Reine de sabbat qu'on mène au bal, la berline s'immobilise devant le majestueux et imposant opéra. Un bourdonnement habituel reprend vite effet – futiles conversations humaines qu'elle devine sans mal comme celles de la foule rassemblée à l'occasion de cette soirée –, sitôt que la portière est ouverte et qu'une main s'empare de la sienne pour galamment l'inviter à s'extirper du véhicule en prenant garde aux pavés glissants sur lesquels ses escarpins sauraient déraper sur une inattention. L'attention se détourne déjà du fond sonore, l'inquisitrice recherchant d'une brève inspiration le musc du mâle au bras duquel elle s'offre parfois en spectacle, délicieuse compagnie d'éternité dont elle ne saurait se passer. Il est déjà là, elle reconnaît les effluves dont il couvre ses chairs à la manière de ceux qui veulent se rendre invisibles, cherchant là l'aisé moyen de se fondre parmi les mortels, et dont elle est, souvent, la créatrice de talent. Pas cette fois, elle est déjà curieuse d'en connaître la provenance. Malgré la noirceur de verres qui couvrent le regard absent, artifice utilisé pour ignorer les nauséabondes remarques à ce sujet, l'absence de guide saurait duper, laissant penser à une normalité commune lorsqu'elle ébauche quelques pas en sa direction, levant la main à sa hauteur pour délicatement agripper le manteau hors de prix.

« Très élégant... »

Devine-t'elle sans mal, un sourire parachevant l'expression d'un plaisir singulier, rareté innommable. L’indolente oiselle glisse sans tarder son bras au sien en venant déposer un baiser – faussement innocent – sur la tempe de l'ancien jeune auteur dont les simples élucubrations saupoudrant le papier avaient su charmer son cœur sauvageon, se l'attachant pour le restant d'une éternité.
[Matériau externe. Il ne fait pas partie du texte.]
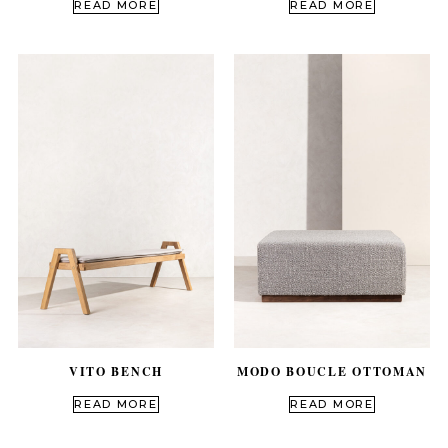
READ MORE
READ MORE
VITO BENCH
MODO BOUCLE OTTOMAN
out of 5
out of 5
READ MORE
READ MORE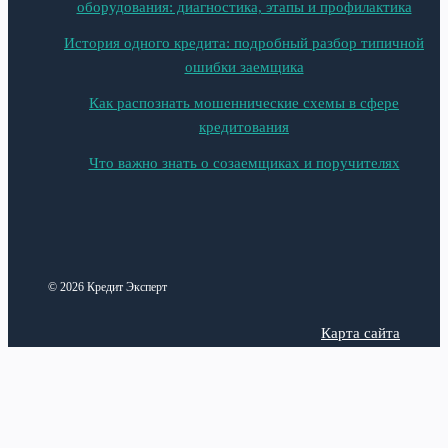
оборудования: диагностика, этапы и профилактика
История одного кредита: подробный разбор типичной
ошибки заемщика
Как распознать мошеннические схемы в сфере
кредитования
Что важно знать о созаемщиках и поручителях
© 2026 Кредит Эксперт
Карта сайта
Политика конфиденциальности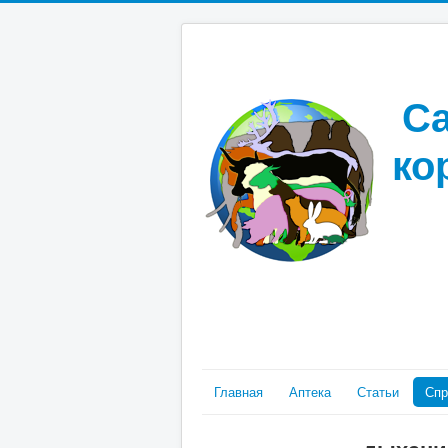
Са
ко
Главная
Аптека
Статьи
Спр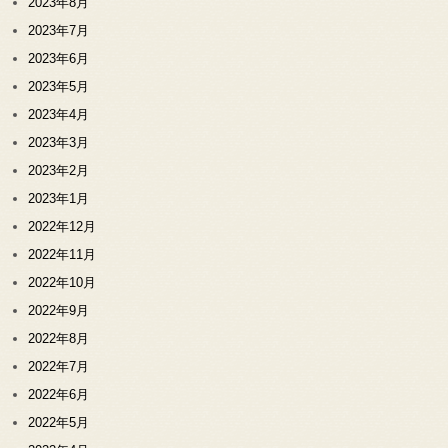
2023年8月
2023年7月
2023年6月
2023年5月
2023年4月
2023年3月
2023年2月
2023年1月
2022年12月
2022年11月
2022年10月
2022年9月
2022年8月
2022年7月
2022年6月
2022年5月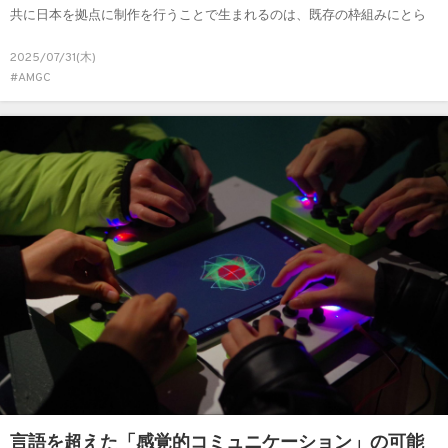
共に日本を拠点に制作を行うことで生まれるのは、既存の枠組みにとら
われない視点と造形です。Company2としての創作の原点や東京での活
2025/07/31(木)
動、表現活動の向き合い方についてお話を伺いました。
#AMGC
言語を超えた「感覚的コミュニケーション」の可能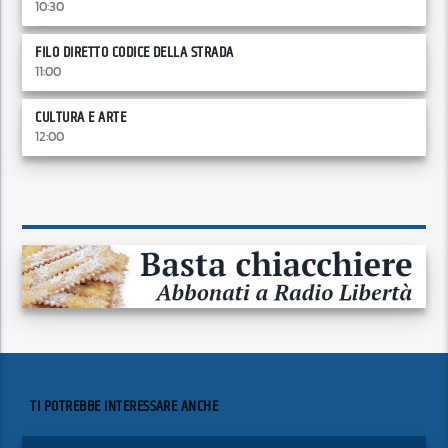
10:30
FILO DIRETTO CODICE DELLA STRADA
11:00
CULTURA E ARTE
12:00
TI POTREBBE INTERESSARE ANCHE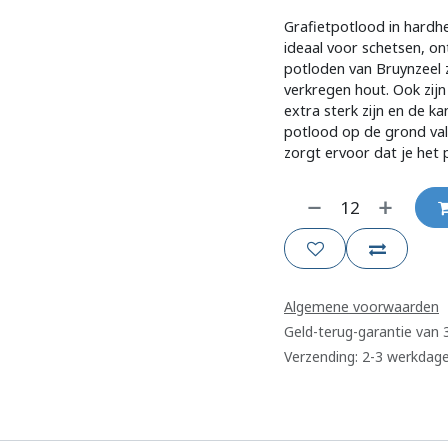
Grafietpotlood in hardh
ideaal voor schetsen, on
potloden van Bruynzeel 
verkregen hout. Ook zij
extra sterk zijn en de ka
potlood op de grond val
zorgt ervoor dat je het 
Algemene voorwaarden
Geld-terug-garantie van
Verzending: 2-3 werkdag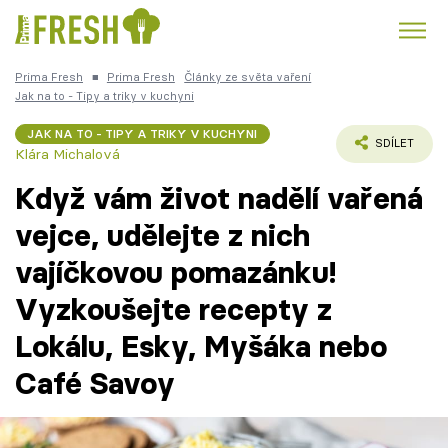
Prima Fresh
■
Prima Fresh
Články ze světa vaření
Kuře
Polévky k večeři
Rychlé večeře
Jak na to - Tipy a triky v kuchyni
Trendy:
JAK NA TO - TIPY A TRIKY V KUCHYNI
Česká kuchyně
Čokoláda
SDÍLET
Klára Michalová
Když vám život nadělí vařená
vejce, udělejte z nich
vajíčkovou pomazánku!
Témata
Vyzkoušejte recepty z
Recepty
Lokálu, Esky, Myšáka nebo
Články
Café Savoy
TV Program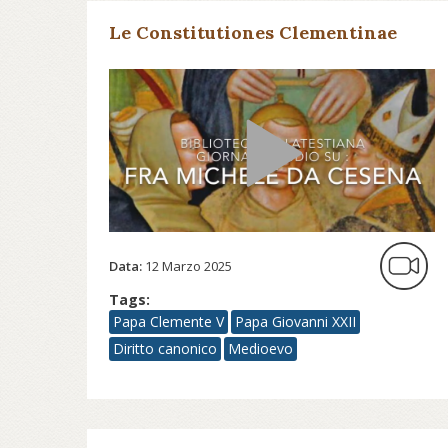
Le Constitutiones Clementinae
Data:
12 Marzo 2025
Tags:
Papa Clemente V
Papa Giovanni XXII
Diritto canonico
Medioevo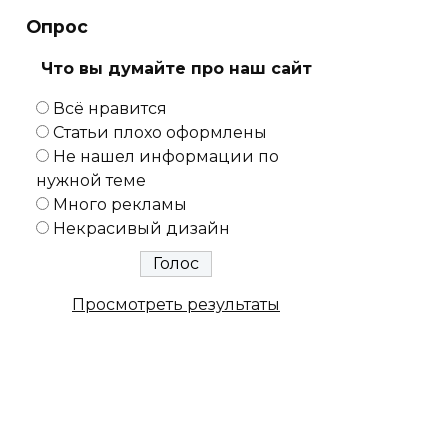
Опрос
Что вы думайте про наш сайт
Всё нравится
Статьи плохо оформлены
Не нашел информации по
нужной теме
Много рекламы
Некрасивый дизайн
Просмотреть результаты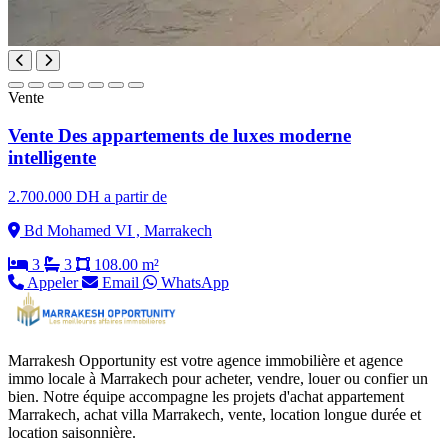
Vente
Vente Des appartements de luxes moderne
intelligente
2.700.000 DH a partir de
Bd Mohamed VI , Marrakech
3
3
108.00 m²
Appeler
Email
WhatsApp
Marrakesh Opportunity est votre agence immobilière et agence
immo locale à Marrakech pour acheter, vendre, louer ou confier un
bien. Notre équipe accompagne les projets d'achat appartement
Marrakech, achat villa Marrakech, vente, location longue durée et
location saisonnière.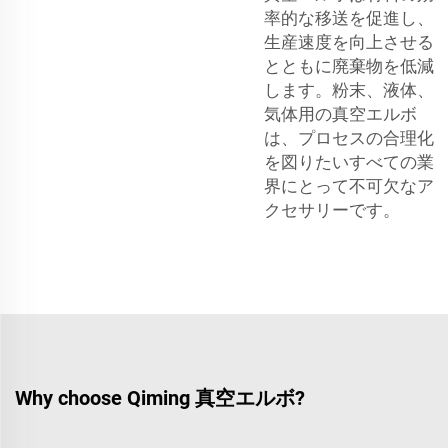
率的な移送を促進し、
生産速度を向上させる
とともに廃棄物を低減
します。粉末、液体、
気体用の真空エルボ
は、プロセスの合理化
を図りたいすべての業
界にとって不可欠なア
クセサリーです。
Why choose Qiming 真空エルボ?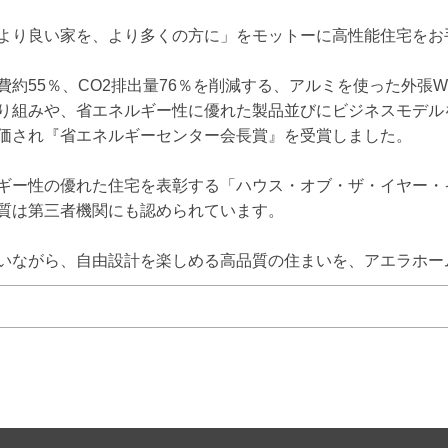
より良い家を、より多くの方に」をモットーに高性能住宅をお手
費約55％、CO2排出量76％を削減する、アルミを使った外張
り組みや、省エネルギー性に優れた製品並びにビジネスモデルを
価され『省エネルギーセンター会長賞』を受賞しました。

ギー性の優れた住宅を表彰する「ハウス・オブ・ザ・イヤー・イン
質は第三者機関にも認められています。

いながら、自由設計を楽しめる高品質の住まいを、アエラホー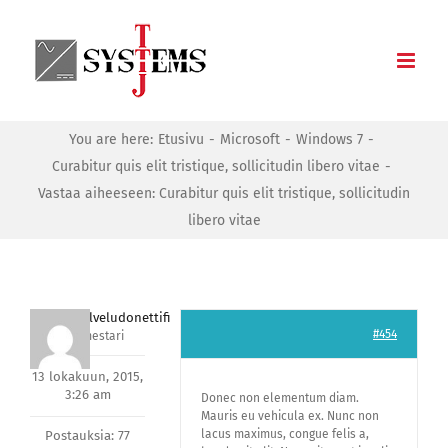
Skip
to
content
You are here:
Etusivu
Microsoft
Windows 7
Curabitur quis elit tristique, sollicitudin libero vitae
Vastaa aiheeseen: Curabitur quis elit tristique, sollicitudin
libero vitae
asiakaspalveludonettifi
#454
Avainmestari
13 lokakuun, 2015,
3:26 am
Donec non elementum diam.
Mauris eu vehicula ex. Nunc non
lacus maximus, congue felis a,
Postauksia: 77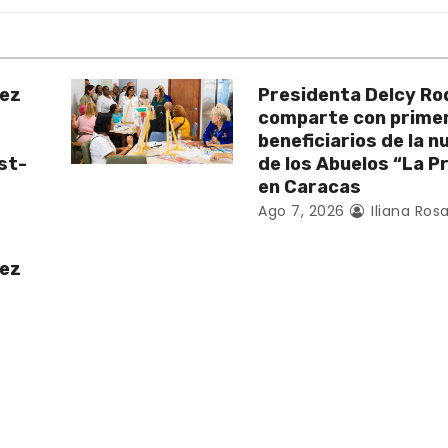
uez
Presidenta Delcy Ro
comparte con prime
beneficiarios de la 
st-
de los Abuelos “La P
en Caracas
Ago 7, 2026
Iliana Rosa
uez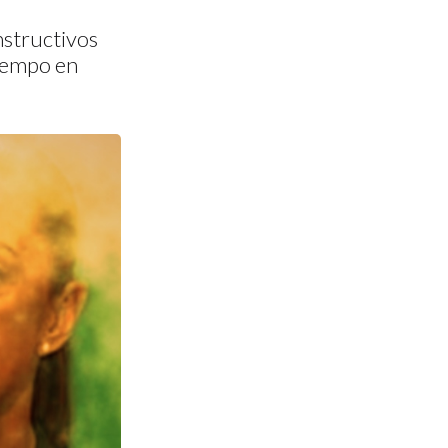
nstructivos
tiempo en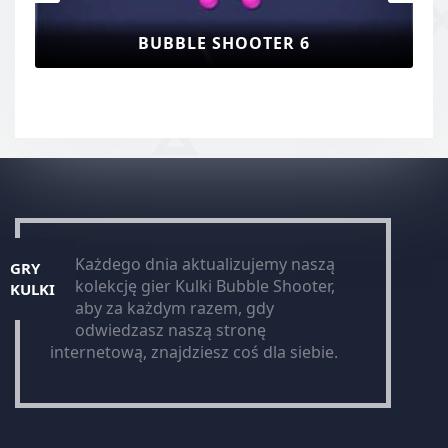
BUBBLE SHOOTER 6
Każdego dnia aktualizujemy naszą
GRY
kolekcję gier Kulki Bubble Shooter,
KULKI
aby za każdym razem, gdy
odwiedzasz naszą stronę
internetową, znajdziesz coś dla siebie.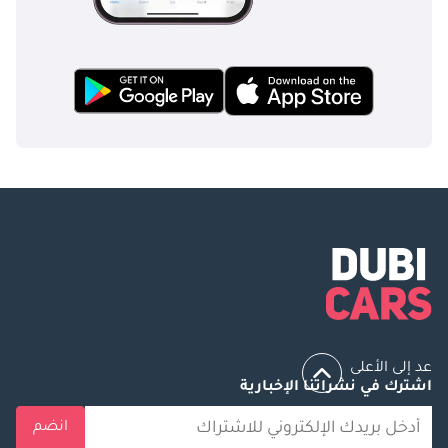
عد إلى الأعلى
اشترك في نشراتنا الإخبارية
انضم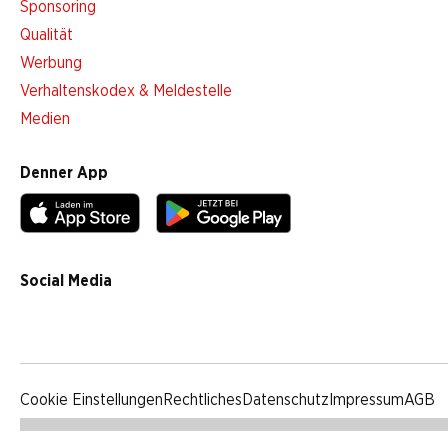
Sponsoring
Qualität
Werbung
Verhaltenskodex & Meldestelle
Medien
Denner App
Social Media
facebook
instagram
youtube
linkedin
tiktok
Cookie Einstellungen
Rechtliches
Datenschutz
Impressum
AGB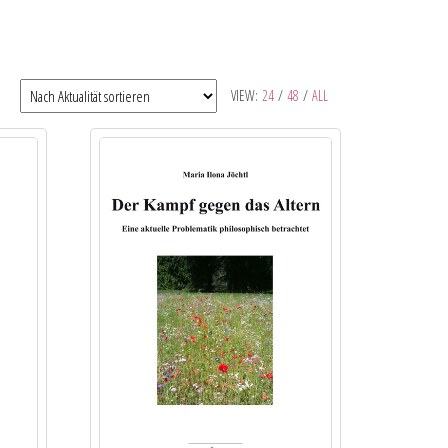
VIEW:
24
/
48
/
ALL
De ces amitiés que même le temps et les changements, tant par le caractère que par les meurtrissures profondes, n'avaient pas su modeler d'une quelconque autre manière. Quelques pas encore, gravissant les marches rongées par le temps, offrant à ces tragédies vivantes l'expression même de leurs cruelles destinés des voix de quelques artistes dont ils oublieraient vite les patronymes.